Elena Anguissola
Elena Anguissola was an Italian painter and nun. She was the sister of the better-known painter Sofonisba Anguissola.
Biography
Elena Anguissola was the daughter of Amilcare Anguissola and Bianca Ponzoni. Her sisters included Sofonisba, Lucia, Anna Maria and Minerva, and she had one brother, Asdrubale.Her parents were of noble origins. Her father belonged to the Genoese nobility and had moved to Lombardy. With his family, Amilcare Anguissola lived in Cremona, in a building on Via Pellegrino Tibaldi. He taught all of his children a humanistic culture, with readings of Latin and Italian texts, and painting for the eldest daughters Elena and Sofonisba, under the guidance of Bernardino Campi. They lived for three years in the house of Campi and in 1546, when the painter left Cremona and moved to Milan, Sofonisba Anguissola became the painting teacher of her younger sisters. This is the first case documented in Italy of girls sent to live at the home of a painter to accommodate their inclination towards art, as well as the first Italian family with painter sisters.

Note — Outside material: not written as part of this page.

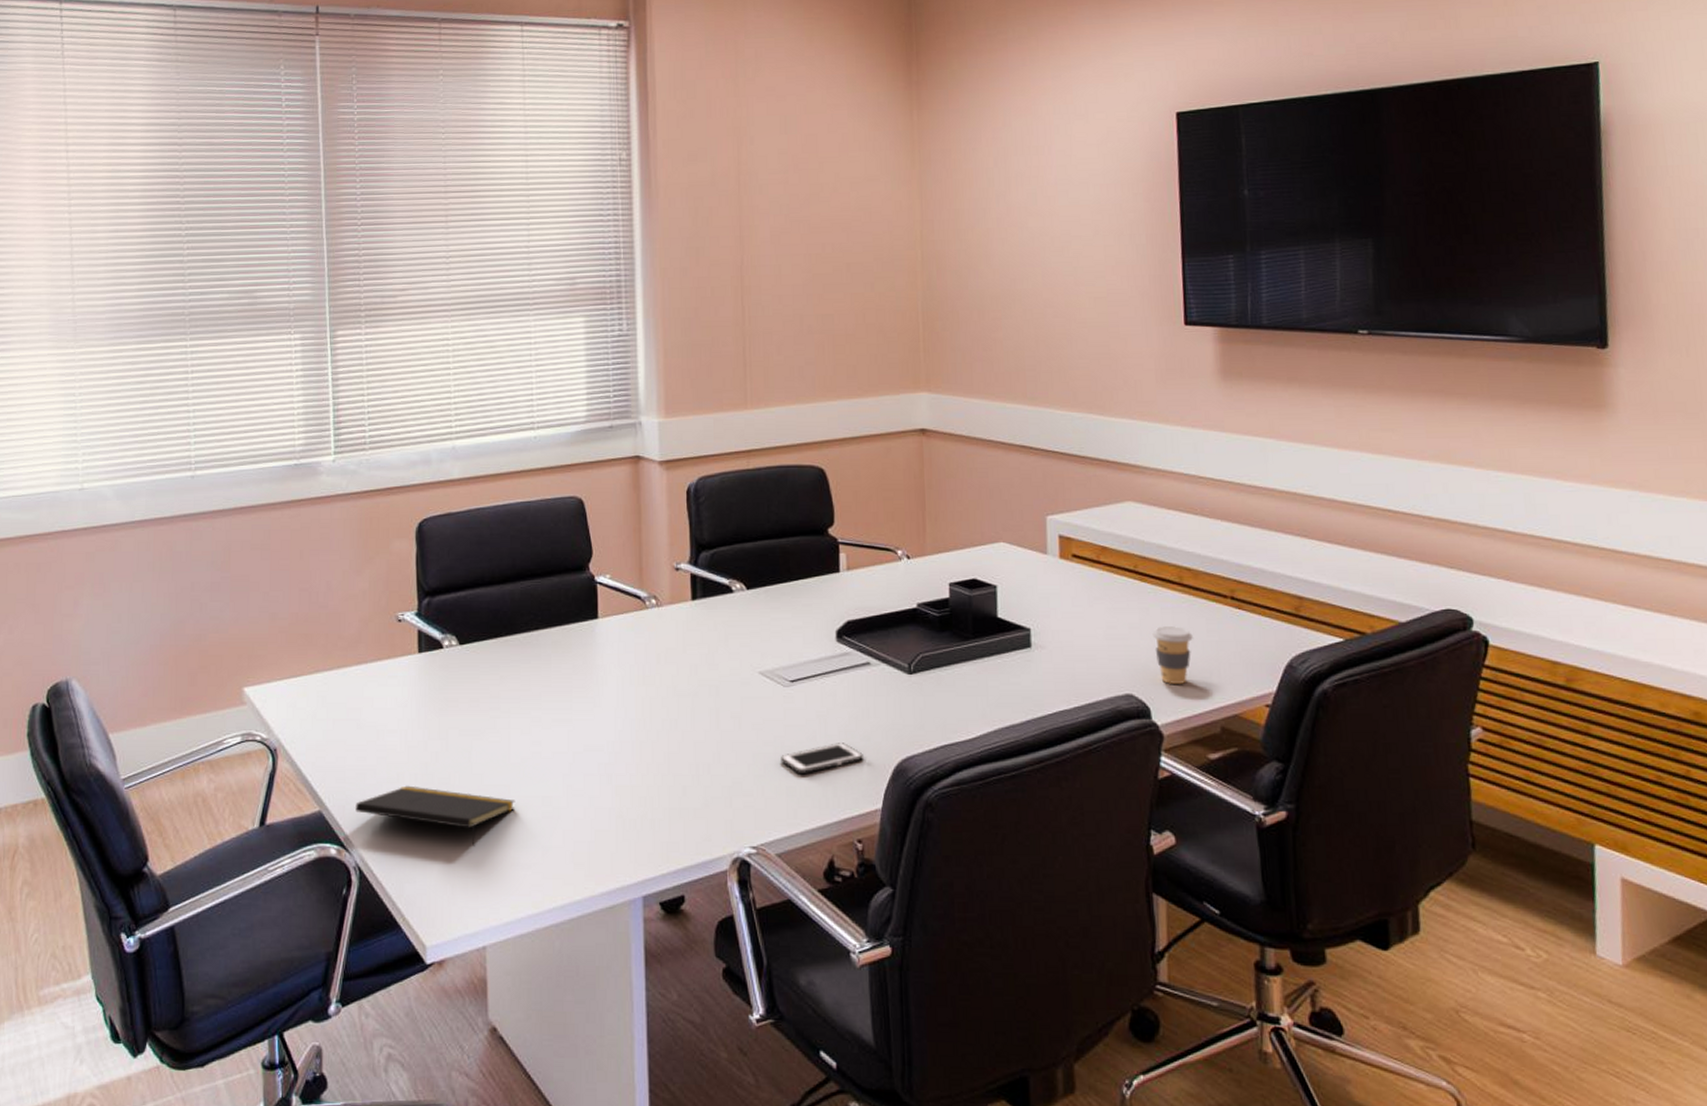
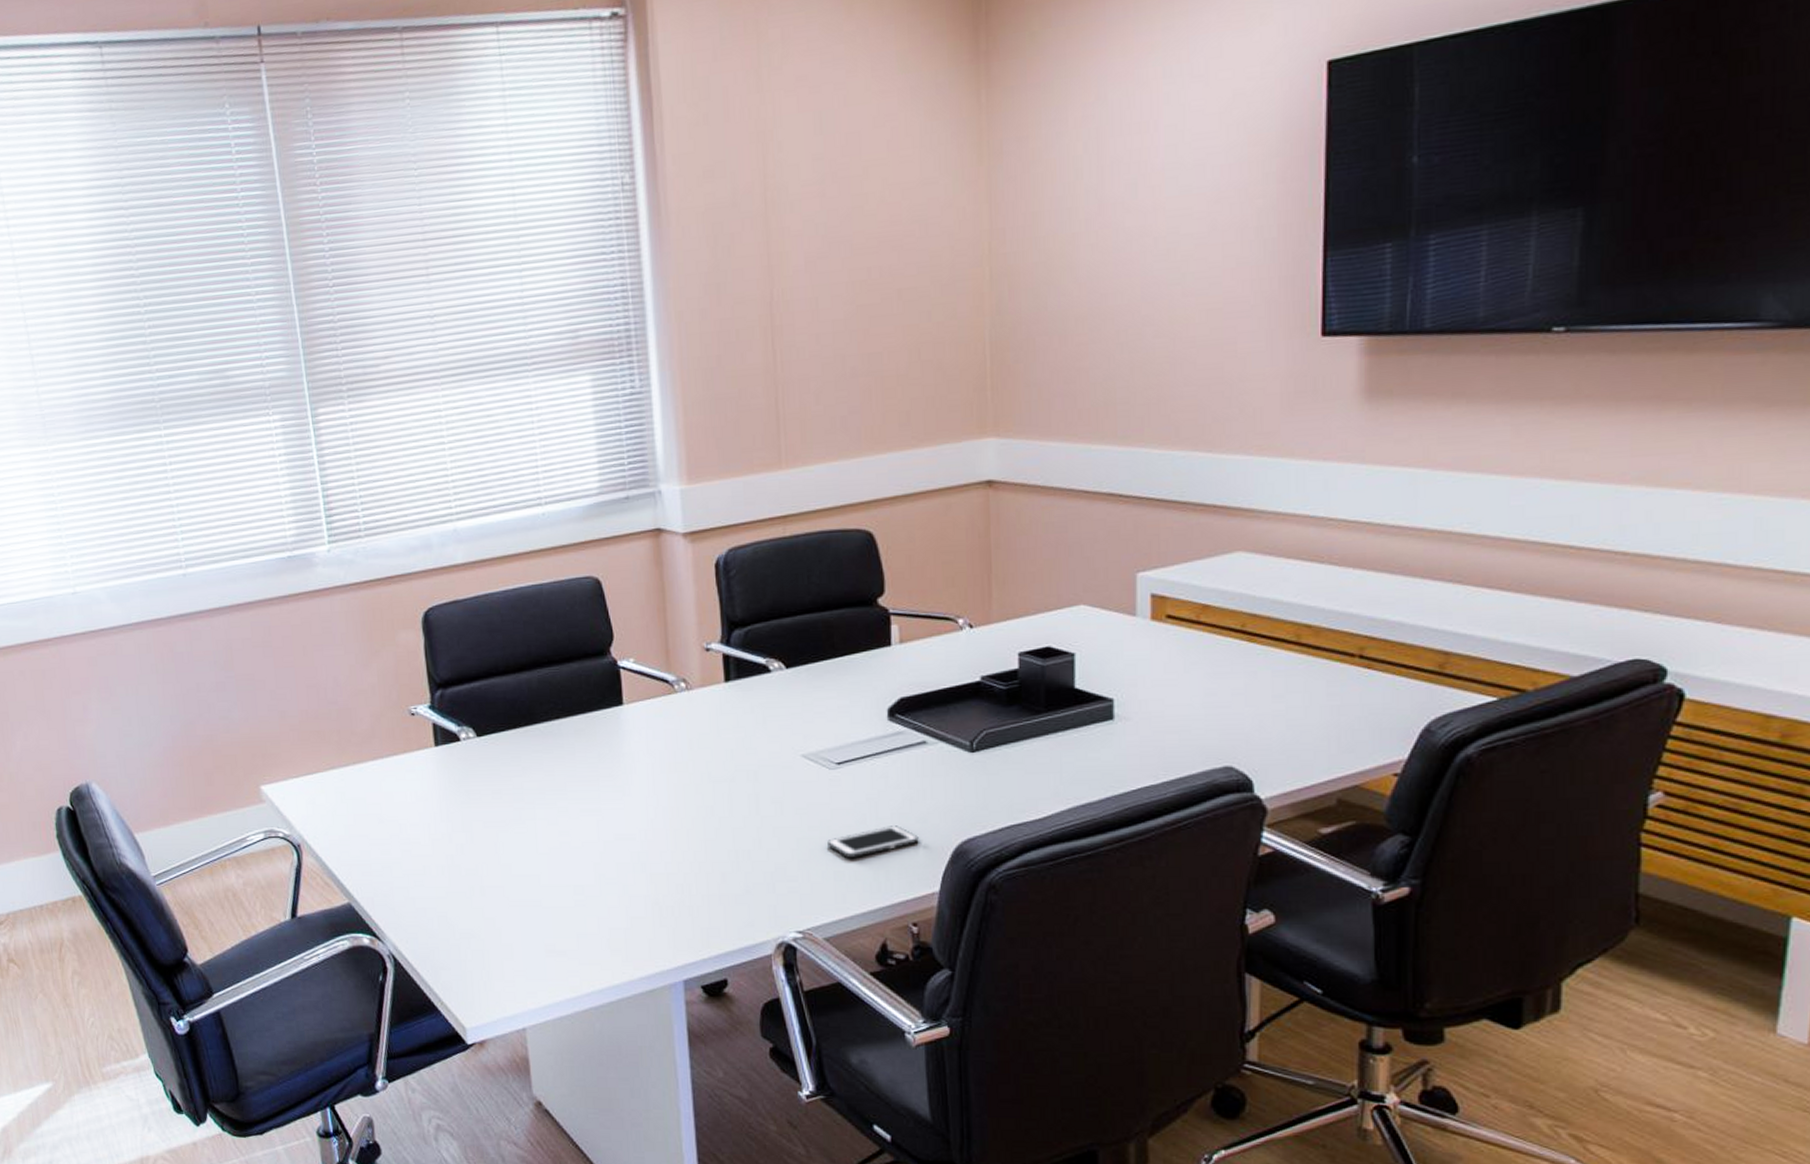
notepad: present [355,785,516,847] -> none [384,877,546,935]
coffee cup: present [1152,626,1193,684] -> none [1260,691,1309,754]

In 1550 Elena and Sofonisba passed into the workshop of Bernardino Gatti, called the Sojaro. They specialized in portraiture and also took inspiration from the art of Moretto da Brescia and the mannerism of the Spanish portrait. The two sisters went to Mantua, where they were received at the Gonzaga court. In 1566 Giorgio Vasari arrived in Cremona and, as a guest in the Anguissola house, marveled at the art of the sisters. Elena retired to the convent of San Vincenzo in Mantua as a Dominican nun, taking the name of Sister Minerva. Her name is mentioned in a letter of 1557, written by her father to the Duchess of Mantua and in her brother's will, dated 1575. Perhaps it is her Portrait of the Dominican as Saint Catherine of Siena – it could be her self-portrait – kept in the Galleria Borghese in Rome.
Portrait of a nun by Sofonisba Anguissola, signed and dated 1551, is thought to be a portrait of Elena, in the guise of Sister Minerva. The novice nun holds a book in her hand, lined with red leather and with gold friezes.